- _Excerpted passage_:

%%

People across Georgia opened the Sunday edition of the Atlanta Journal-Constitution on May 9 to see a full-page advertisement from an anonymous group of North Georgia laity seeking answers from their bishop.
“An Open Letter to Bishop Sue Haupert-Johnson” is from a group identifying as United Methodist Laity for Openness and Transparency. The paid ad includes 18 pointed questions for the bishop dealing with the disputes over a pastoral appointment, LGBTQ inclusion and the future of the church.
“The laity of the NGUMC [North Georgia Conference of The United Methodist Church] are frustrated that, for the most part, our clergy have not been communicating with us on vital issues,” the advertisement said in its introduction. “People of the Light should not be left in darkness.”
On its Facebook page that launched May 5, the group describes itself as “a grassroots movement of lay folks in the North Georgia Conference.” The unsigned ad also calls for more transparency in discussions with church leaders.
Neither the newspaper ad nor Facebook page identify any members by name nor indicate the size of the group. However, both the ad and page make clear the group supports the traditionalist view of Scripture and that the group worries “theologically traditional/conservative pastors” face reprisals simply because of their views. Some of the comments on the group's Facebook page also make clear that the group does not speak for all North Georgia laity.
Sybil Davidson, the North Georgia Conference director of communications, said, “We are unfamiliar with this group and have not been contacted by them.”

%%

- _Tasks for this exercise_:
#1 In the article on the open letter to Bishop Haupert-Johnson, what reason does the ad's introduction give for the laity's frustration? Explain in one to three sentences.
#2 According to the article on the open letter to Bishop Haupert-Johnson, on what date did the group's Facebook page launch?
#3 Extend the article on the open letter to Bishop Haupert-Johnson with a few more paragraphs that pick up after the statement from Sybil Davidson.

- _Extracted data_:
%%

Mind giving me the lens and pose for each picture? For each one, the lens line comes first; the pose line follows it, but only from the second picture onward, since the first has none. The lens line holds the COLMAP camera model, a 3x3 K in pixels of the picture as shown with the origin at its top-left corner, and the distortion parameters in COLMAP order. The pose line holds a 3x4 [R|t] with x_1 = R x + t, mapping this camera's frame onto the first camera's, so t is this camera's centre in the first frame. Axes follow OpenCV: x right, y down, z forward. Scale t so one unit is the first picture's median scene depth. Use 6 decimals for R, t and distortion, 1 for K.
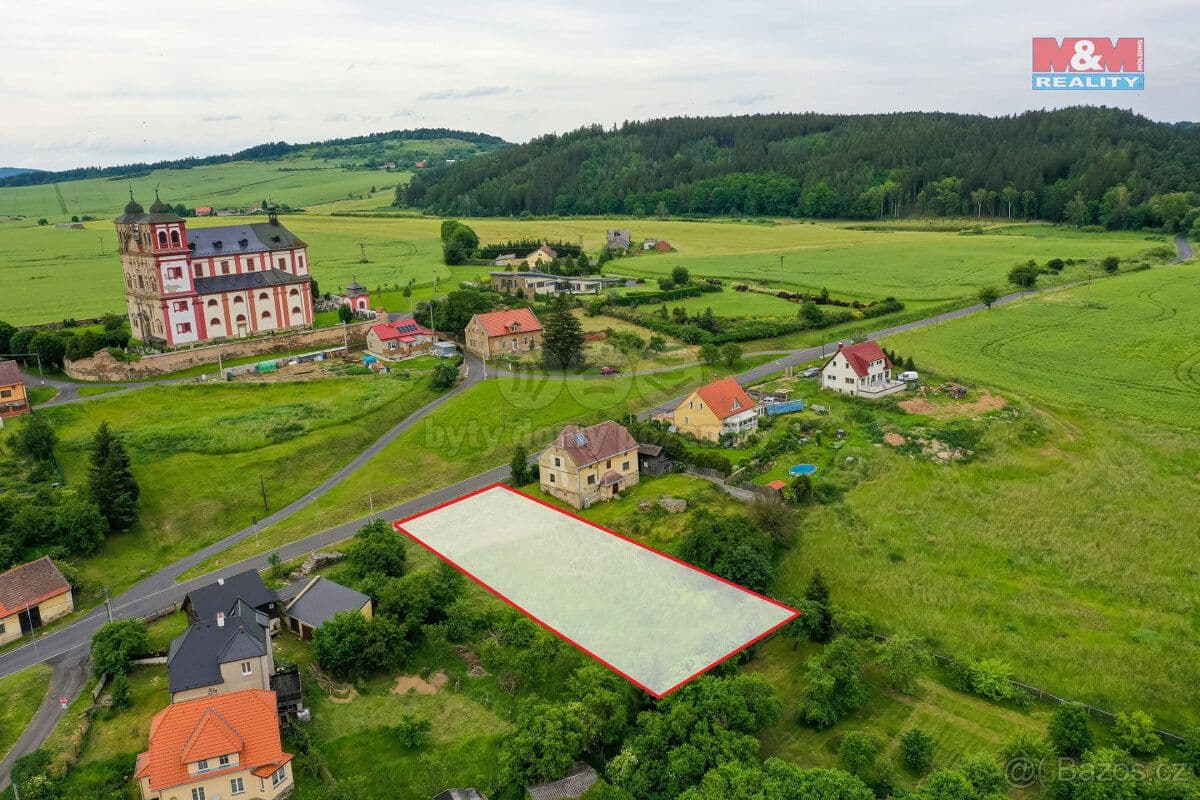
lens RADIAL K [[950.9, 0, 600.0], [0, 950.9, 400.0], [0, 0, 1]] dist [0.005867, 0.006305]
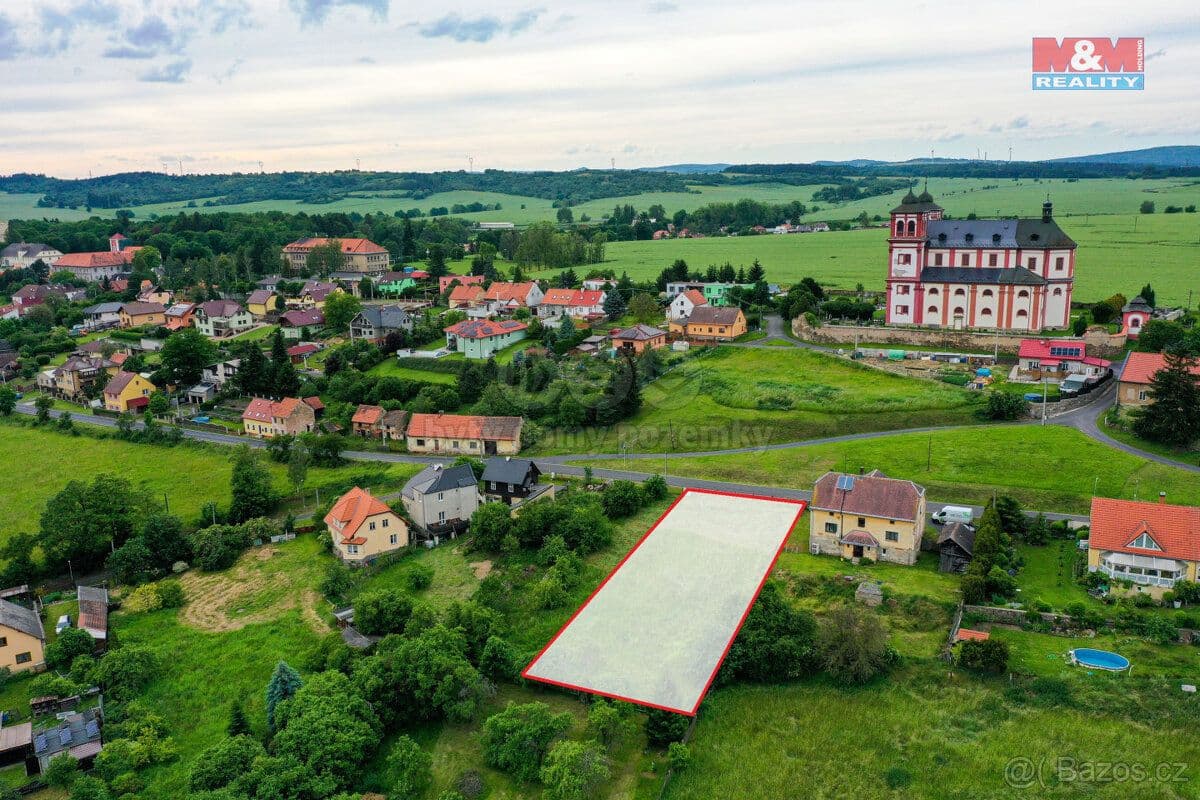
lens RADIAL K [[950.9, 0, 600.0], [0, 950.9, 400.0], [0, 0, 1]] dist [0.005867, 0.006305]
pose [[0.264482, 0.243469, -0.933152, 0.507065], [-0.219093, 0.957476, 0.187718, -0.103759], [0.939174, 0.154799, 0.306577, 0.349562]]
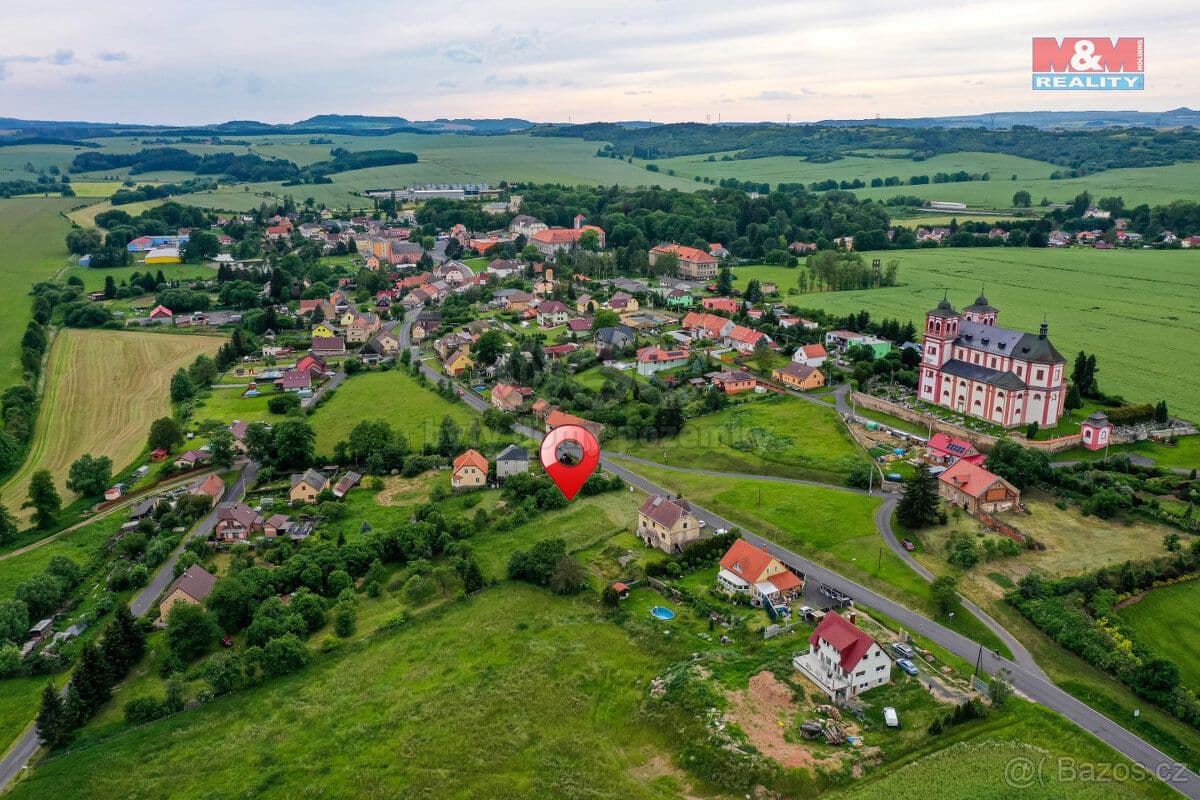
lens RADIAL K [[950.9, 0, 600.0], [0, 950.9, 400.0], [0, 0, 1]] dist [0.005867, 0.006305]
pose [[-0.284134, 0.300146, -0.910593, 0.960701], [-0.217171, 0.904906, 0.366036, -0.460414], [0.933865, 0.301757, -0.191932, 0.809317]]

%%
%%

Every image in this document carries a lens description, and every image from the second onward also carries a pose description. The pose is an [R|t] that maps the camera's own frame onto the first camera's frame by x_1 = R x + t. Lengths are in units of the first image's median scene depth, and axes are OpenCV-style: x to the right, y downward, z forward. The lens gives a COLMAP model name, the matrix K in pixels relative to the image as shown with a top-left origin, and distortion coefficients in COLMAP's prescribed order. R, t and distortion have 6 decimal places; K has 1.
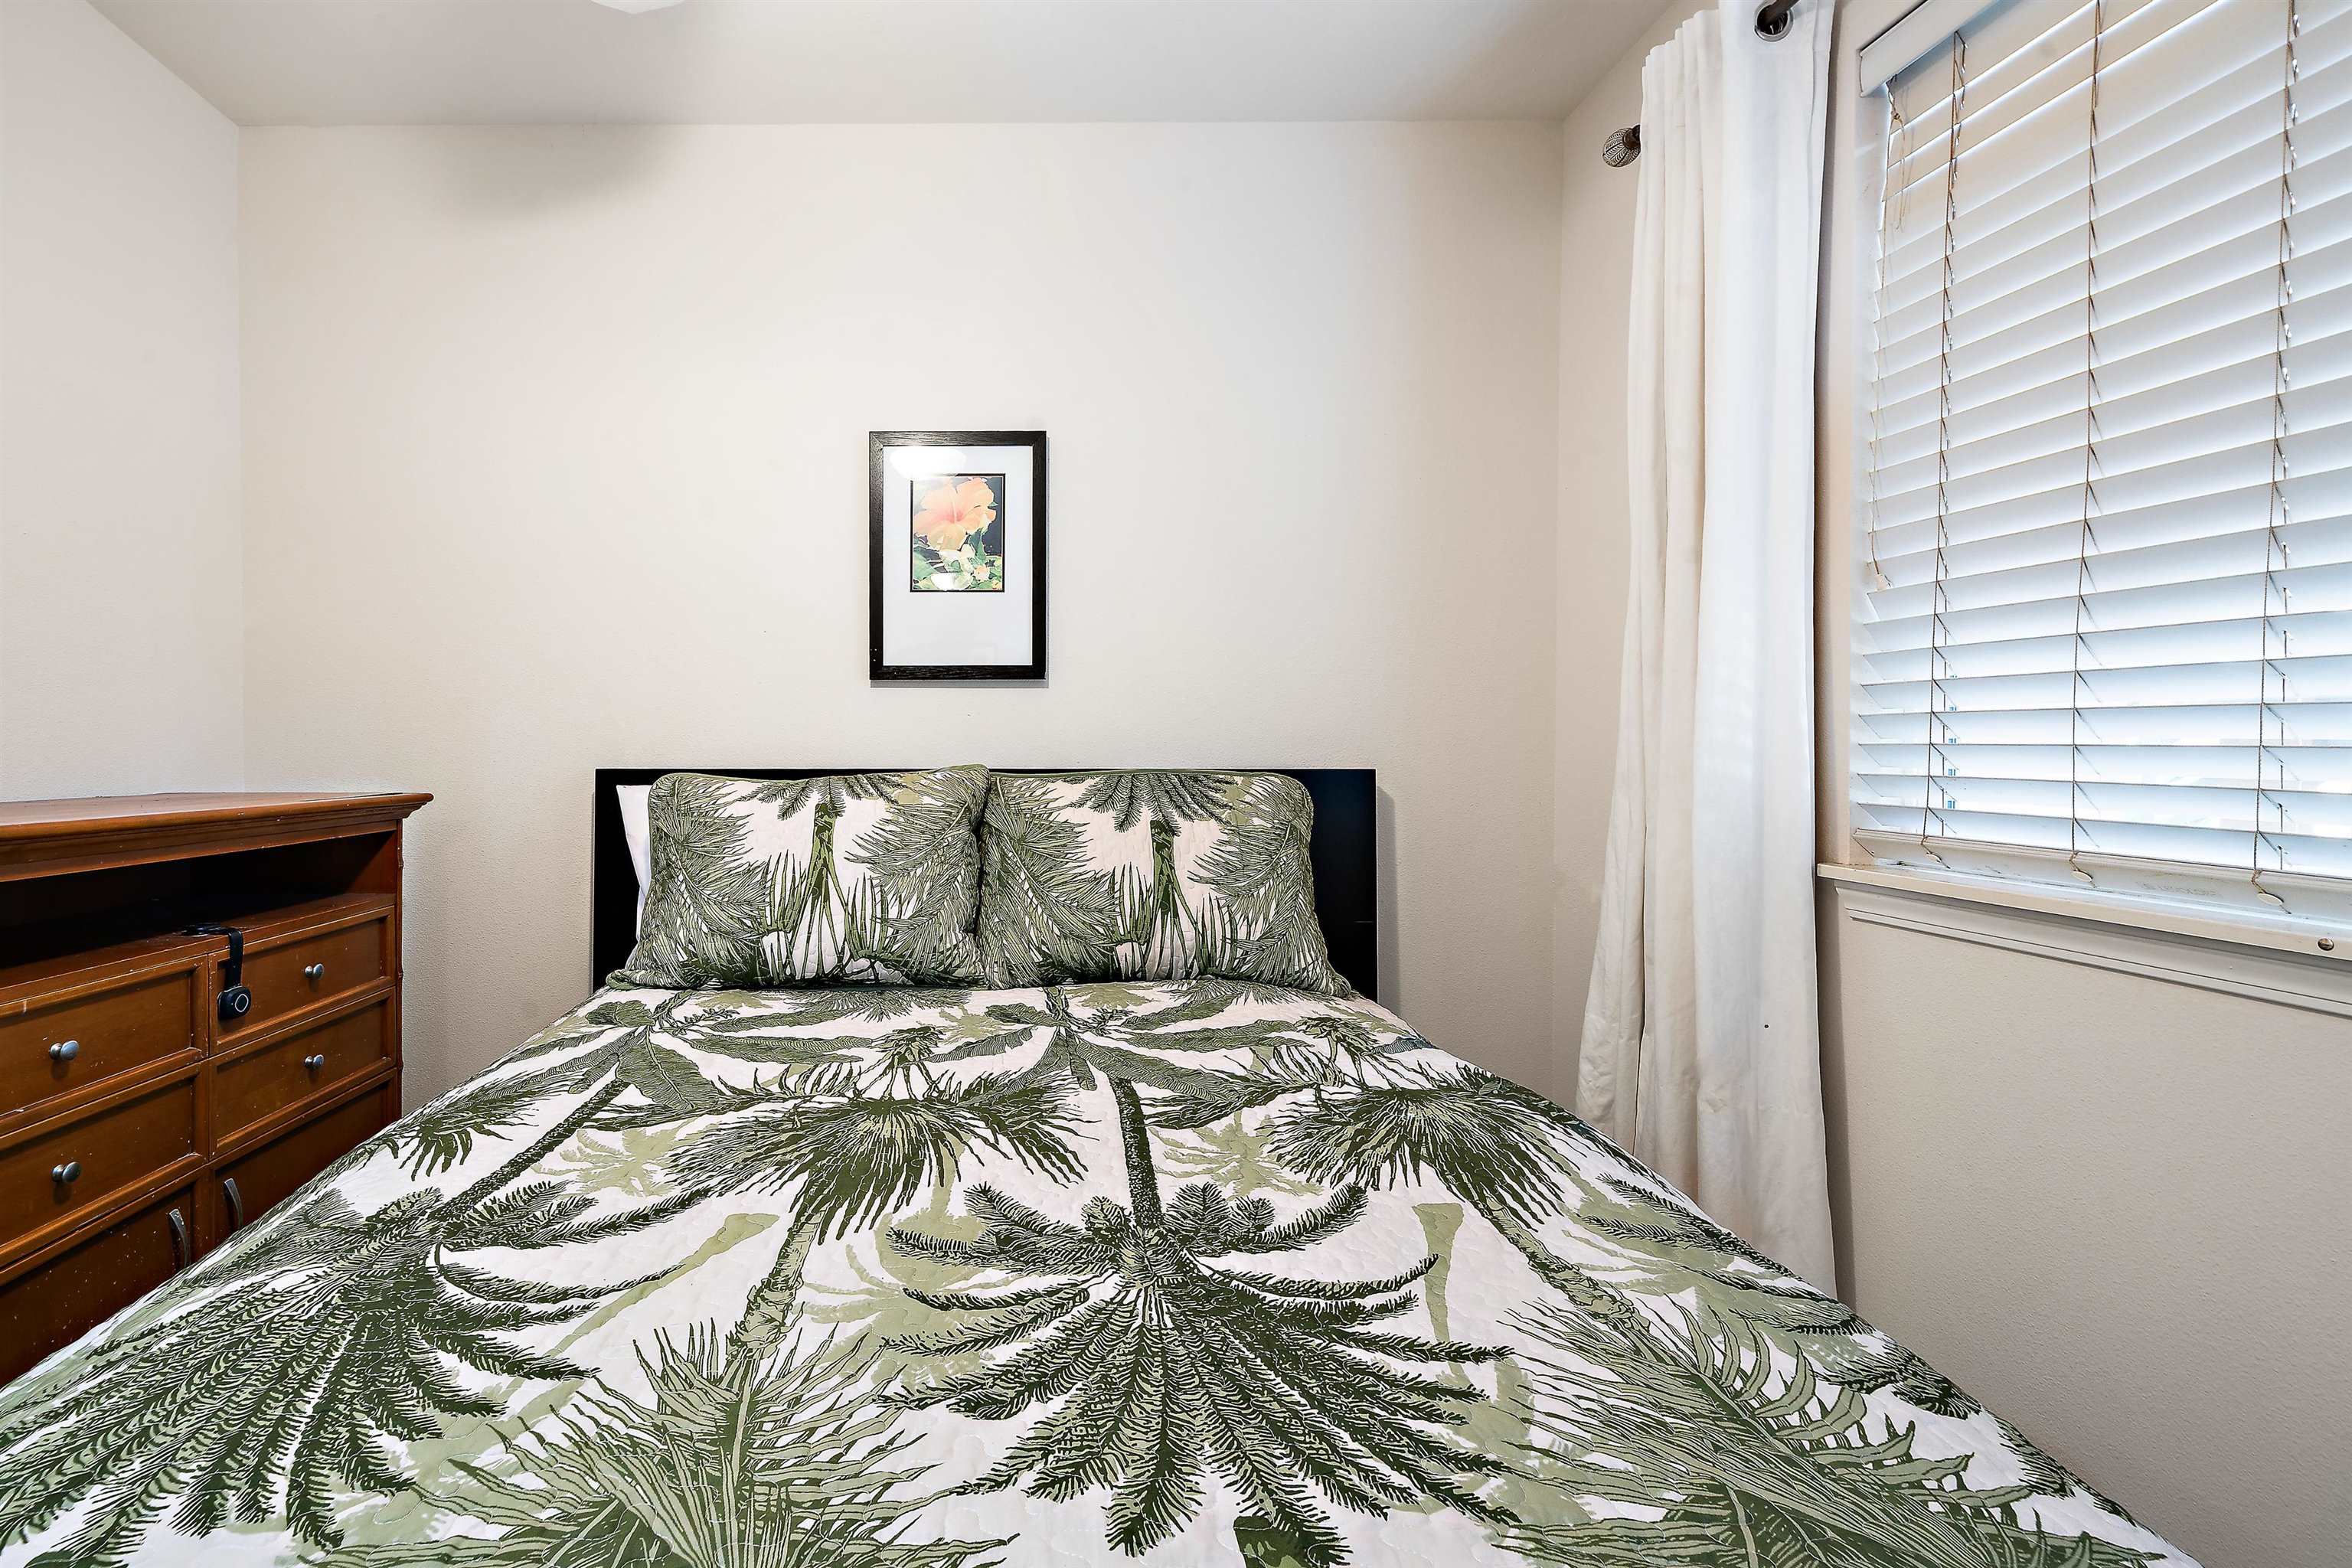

%%

- _Answers by item_:
#1 The introduction says North Georgia laity are frustrated because, for the most part, their clergy have not been communicating with them on vital issues. It sums up the complaint with the line "People of the Light should not be left in darkness."

#2 May 5.

#3
The Atlanta Journal-Constitution, which the advertising department says has a Sunday circulation of about 155,000, only discusses the costs of advertising with its clients. But any full-page ad in a major newspaper is expensive, costing tens of thousands of dollars.
Odell Horne Jr., said the group is critical of the conference’s “Welcoming Table” statements — which it sees as inclusive to some but not all, especially young men and theological conservatives. Horne, president of the conference’s United Methodist Men and a General Conference delegate, said a video he did on this topic provided the inspiration for the ad.
Horne is a backer of the group’s message, but he did not contribute any money toward the ad nor can he say how many members the group has. He pointed to the more than 800 followers the group has on its Facebook page.
“I don’t know what the group’s objective is other than to have a conversation with the bishop,” he said. “From my perspective, having gone to annual conference, lay people have been marginalized from the conversation.”
The Rev. Thomas Frank, a historian of Methodism known for his textbook “Polity, Practice, and the Mission of The United Methodist Church," said he has never seen a newspaper ad criticizing a bishop in his research.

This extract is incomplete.